Stored items:

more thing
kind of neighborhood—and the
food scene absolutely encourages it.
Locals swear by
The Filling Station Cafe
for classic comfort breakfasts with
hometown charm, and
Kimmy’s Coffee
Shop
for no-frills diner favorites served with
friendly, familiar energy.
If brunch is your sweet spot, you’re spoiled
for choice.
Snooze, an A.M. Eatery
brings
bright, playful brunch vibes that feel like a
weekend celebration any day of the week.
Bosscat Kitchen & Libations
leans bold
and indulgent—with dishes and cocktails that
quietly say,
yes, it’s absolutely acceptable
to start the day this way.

--

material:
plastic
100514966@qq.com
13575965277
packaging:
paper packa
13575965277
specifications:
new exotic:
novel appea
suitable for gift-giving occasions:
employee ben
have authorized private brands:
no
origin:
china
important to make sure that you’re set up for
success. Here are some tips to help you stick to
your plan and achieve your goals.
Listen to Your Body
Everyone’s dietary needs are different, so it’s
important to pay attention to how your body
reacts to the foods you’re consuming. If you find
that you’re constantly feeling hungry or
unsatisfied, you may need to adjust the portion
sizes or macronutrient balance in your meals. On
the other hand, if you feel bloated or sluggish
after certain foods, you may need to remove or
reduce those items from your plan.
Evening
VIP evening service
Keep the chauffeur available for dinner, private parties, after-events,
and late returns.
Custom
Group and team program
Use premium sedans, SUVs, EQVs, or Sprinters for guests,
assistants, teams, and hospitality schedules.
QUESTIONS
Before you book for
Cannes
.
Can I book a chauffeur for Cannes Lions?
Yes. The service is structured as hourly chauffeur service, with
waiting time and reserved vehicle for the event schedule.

> PROBLEM TO SOLVE:
Above are the records. Copy the lines beginning at the one that has "unsatisfied, you may" and ending with the one that has "waiting time and", unchanged.

> RESPONSE TO THE TASK:
unsatisfied, you may need to adjust the portion
sizes or macronutrient balance in your meals. On
the other hand, if you feel bloated or sluggish
after certain foods, you may need to remove or
reduce those items from your plan.
Evening
VIP evening service
Keep the chauffeur available for dinner, private parties, after-events,
and late returns.
Custom
Group and team program
Use premium sedans, SUVs, EQVs, or Sprinters for guests,
assistants, teams, and hospitality schedules.
QUESTIONS
Before you book for
Cannes
.
Can I book a chauffeur for Cannes Lions?
Yes. The service is structured as hourly chauffeur service, with
waiting time and reserved vehicle for the event schedule.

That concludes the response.